Reproduce this listing from its first line through the line with "of an NDF data", inclusive, leaving out all that follows.
--- Provided records Enclosed Below ---
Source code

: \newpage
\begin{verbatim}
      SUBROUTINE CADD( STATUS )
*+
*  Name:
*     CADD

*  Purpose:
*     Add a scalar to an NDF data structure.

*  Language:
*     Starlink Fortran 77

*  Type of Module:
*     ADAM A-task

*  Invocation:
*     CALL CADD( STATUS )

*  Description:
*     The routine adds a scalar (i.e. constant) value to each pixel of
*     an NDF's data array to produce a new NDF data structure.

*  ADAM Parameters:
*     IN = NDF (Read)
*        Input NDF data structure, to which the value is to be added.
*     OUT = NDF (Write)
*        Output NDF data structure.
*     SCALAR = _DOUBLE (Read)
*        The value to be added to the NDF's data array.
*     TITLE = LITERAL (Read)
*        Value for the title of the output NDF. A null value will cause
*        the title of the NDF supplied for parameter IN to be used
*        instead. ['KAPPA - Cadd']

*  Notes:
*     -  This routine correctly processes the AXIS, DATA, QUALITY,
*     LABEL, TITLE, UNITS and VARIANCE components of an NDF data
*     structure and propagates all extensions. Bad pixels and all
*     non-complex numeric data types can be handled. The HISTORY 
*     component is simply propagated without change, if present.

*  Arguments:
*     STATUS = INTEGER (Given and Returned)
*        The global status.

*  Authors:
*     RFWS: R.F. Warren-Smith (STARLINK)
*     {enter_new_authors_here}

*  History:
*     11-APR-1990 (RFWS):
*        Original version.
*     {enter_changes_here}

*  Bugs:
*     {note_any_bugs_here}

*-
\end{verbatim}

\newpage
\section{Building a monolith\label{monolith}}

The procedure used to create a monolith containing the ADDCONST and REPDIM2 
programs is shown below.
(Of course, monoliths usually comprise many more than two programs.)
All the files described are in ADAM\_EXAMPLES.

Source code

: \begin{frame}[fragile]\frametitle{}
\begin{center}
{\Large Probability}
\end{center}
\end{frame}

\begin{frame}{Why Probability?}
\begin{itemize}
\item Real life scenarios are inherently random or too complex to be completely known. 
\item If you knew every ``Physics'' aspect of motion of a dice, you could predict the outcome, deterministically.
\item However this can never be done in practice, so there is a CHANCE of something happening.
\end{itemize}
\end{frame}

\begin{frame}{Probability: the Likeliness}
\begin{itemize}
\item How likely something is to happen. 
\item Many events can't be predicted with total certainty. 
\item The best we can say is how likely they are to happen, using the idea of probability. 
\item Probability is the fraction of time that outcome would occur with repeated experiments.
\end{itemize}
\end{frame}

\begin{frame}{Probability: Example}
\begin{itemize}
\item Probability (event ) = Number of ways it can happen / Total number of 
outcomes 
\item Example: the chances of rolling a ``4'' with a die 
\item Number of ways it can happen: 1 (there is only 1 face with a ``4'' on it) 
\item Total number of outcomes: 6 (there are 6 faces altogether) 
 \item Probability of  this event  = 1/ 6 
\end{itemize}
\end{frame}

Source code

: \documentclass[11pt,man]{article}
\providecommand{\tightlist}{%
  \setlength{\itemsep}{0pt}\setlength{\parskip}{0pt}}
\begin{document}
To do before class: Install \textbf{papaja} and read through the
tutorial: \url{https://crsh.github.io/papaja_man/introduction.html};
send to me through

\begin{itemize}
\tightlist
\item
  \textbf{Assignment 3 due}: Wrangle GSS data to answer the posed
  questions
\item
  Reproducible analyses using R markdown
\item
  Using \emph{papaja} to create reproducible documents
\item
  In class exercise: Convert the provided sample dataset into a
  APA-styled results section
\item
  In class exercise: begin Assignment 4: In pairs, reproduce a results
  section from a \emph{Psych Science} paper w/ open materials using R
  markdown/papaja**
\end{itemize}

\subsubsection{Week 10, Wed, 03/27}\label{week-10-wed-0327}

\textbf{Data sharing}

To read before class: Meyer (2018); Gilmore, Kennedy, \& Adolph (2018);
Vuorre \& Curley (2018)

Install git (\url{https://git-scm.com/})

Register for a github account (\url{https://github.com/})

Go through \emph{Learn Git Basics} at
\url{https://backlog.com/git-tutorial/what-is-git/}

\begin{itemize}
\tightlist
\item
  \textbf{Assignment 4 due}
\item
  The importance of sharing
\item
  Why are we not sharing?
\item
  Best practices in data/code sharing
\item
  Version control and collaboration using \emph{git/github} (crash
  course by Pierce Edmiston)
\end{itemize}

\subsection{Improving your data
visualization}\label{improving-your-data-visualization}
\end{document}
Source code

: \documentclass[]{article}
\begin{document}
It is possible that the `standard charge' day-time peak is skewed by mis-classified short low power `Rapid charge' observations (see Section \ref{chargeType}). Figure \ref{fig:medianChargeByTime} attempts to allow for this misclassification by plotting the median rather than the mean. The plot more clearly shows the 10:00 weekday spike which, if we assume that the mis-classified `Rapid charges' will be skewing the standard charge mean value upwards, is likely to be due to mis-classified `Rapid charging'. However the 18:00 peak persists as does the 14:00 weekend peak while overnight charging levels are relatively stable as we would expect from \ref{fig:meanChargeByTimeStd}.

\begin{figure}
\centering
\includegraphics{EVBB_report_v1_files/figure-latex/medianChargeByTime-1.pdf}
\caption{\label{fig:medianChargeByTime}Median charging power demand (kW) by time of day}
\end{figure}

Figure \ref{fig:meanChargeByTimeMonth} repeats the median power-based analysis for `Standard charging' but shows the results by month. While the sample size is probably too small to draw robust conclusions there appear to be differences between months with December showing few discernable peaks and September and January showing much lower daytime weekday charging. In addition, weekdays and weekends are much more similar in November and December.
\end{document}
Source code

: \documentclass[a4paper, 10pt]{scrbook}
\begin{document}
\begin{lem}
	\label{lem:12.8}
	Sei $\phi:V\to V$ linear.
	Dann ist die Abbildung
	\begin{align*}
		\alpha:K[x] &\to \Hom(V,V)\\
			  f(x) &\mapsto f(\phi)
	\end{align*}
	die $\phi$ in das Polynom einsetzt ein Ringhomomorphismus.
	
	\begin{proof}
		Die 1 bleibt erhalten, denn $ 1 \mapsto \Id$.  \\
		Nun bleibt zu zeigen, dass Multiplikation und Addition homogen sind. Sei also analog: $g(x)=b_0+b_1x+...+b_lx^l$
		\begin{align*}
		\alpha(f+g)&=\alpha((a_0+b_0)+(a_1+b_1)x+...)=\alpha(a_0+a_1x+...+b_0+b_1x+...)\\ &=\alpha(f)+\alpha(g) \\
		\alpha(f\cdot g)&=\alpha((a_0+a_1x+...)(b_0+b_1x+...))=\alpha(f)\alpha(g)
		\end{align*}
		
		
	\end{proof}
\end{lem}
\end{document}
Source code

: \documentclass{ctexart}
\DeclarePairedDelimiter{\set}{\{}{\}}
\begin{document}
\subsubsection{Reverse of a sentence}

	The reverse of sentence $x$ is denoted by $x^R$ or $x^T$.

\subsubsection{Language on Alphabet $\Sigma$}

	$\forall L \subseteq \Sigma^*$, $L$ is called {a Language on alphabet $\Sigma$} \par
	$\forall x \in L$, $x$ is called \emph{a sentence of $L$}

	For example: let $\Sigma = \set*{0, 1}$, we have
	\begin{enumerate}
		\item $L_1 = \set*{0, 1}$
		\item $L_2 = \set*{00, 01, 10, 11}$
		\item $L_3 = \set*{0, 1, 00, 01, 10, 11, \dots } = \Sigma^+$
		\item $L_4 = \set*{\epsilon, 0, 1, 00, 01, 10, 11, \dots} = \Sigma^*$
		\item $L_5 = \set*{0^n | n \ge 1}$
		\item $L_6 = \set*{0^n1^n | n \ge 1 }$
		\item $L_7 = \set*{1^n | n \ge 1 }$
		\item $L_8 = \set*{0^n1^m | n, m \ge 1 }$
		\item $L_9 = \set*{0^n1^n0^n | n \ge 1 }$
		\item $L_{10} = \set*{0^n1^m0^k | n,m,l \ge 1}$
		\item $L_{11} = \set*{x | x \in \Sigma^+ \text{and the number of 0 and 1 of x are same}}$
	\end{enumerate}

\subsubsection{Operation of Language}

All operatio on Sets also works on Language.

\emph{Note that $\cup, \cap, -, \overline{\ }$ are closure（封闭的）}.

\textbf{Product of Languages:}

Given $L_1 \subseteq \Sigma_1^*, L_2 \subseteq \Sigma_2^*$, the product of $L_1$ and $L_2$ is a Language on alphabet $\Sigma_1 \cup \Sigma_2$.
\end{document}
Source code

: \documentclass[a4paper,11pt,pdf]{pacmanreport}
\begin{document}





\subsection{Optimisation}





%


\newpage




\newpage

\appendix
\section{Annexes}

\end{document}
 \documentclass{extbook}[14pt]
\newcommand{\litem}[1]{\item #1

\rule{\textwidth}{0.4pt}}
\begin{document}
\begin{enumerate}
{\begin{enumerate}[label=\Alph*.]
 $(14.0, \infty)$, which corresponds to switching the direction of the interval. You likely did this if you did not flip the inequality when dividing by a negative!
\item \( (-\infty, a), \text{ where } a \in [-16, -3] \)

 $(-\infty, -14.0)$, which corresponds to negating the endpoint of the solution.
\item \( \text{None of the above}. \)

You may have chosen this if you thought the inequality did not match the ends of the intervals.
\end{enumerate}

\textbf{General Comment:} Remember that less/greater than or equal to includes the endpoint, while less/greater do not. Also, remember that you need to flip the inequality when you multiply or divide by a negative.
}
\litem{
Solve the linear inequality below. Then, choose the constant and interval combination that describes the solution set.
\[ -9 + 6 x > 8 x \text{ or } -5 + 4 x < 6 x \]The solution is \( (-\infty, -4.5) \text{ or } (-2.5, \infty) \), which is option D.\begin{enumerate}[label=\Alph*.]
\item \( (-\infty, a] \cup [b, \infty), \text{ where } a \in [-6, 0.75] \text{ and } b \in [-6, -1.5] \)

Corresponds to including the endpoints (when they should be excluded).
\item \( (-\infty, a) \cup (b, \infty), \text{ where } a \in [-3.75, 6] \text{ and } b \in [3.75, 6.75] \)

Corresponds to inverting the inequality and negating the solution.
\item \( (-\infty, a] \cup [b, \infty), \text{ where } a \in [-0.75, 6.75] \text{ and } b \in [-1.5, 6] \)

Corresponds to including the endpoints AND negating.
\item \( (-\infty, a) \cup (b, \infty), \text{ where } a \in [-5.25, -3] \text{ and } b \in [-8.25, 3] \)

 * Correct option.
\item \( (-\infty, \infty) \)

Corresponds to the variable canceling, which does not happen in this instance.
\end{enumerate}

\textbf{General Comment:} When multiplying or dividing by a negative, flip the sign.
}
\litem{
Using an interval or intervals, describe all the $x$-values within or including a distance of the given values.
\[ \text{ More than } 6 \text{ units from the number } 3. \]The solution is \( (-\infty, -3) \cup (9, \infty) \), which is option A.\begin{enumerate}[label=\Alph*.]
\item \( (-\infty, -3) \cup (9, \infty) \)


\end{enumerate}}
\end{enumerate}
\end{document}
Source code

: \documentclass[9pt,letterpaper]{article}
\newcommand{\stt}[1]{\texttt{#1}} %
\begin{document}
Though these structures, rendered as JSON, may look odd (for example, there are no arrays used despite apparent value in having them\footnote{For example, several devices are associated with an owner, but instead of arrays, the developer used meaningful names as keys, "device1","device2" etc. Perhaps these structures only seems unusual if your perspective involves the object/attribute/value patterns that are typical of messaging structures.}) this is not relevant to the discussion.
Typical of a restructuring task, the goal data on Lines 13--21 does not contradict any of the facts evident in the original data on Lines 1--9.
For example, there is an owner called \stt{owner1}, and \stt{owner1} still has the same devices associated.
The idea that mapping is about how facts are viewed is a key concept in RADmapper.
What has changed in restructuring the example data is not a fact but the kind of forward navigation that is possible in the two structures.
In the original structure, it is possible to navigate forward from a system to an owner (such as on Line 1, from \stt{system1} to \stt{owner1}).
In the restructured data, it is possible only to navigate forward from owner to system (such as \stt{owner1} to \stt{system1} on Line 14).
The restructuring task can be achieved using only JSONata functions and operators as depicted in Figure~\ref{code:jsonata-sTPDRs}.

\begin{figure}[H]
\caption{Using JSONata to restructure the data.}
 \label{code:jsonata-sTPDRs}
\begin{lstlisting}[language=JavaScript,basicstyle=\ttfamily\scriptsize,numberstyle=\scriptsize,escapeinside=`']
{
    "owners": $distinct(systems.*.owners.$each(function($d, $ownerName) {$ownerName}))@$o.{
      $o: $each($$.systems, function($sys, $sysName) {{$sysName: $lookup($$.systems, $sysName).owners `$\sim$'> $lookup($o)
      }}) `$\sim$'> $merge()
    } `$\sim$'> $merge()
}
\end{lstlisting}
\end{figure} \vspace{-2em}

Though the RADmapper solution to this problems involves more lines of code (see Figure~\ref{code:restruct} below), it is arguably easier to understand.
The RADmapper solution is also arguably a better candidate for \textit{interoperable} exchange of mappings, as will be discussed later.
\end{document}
--- End of Enclosed Provided records ---
* _Task solution_
Source code

: \newpage
\begin{verbatim}
      SUBROUTINE CADD( STATUS )
*+
*  Name:
*     CADD

*  Purpose:
*     Add a scalar to an NDF data structure.

*  Language:
*     Starlink Fortran 77

*  Type of Module:
*     ADAM A-task

*  Invocation:
*     CALL CADD( STATUS )

*  Description:
*     The routine adds a scalar (i.e. constant) value to each pixel of
*     an NDF's data array to produce a new NDF data structure.

*  ADAM Parameters:
*     IN = NDF (Read)
*        Input NDF data structure, to which the value is to be added.
*     OUT = NDF (Write)
*        Output NDF data structure.
*     SCALAR = _DOUBLE (Read)
*        The value to be added to the NDF's data array.
*     TITLE = LITERAL (Read)
*        Value for the title of the output NDF. A null value will cause
*        the title of the NDF supplied for parameter IN to be used
*        instead. ['KAPPA - Cadd']

*  Notes:
*     -  This routine correctly processes the AXIS, DATA, QUALITY,
*     LABEL, TITLE, UNITS and VARIANCE components of an NDF data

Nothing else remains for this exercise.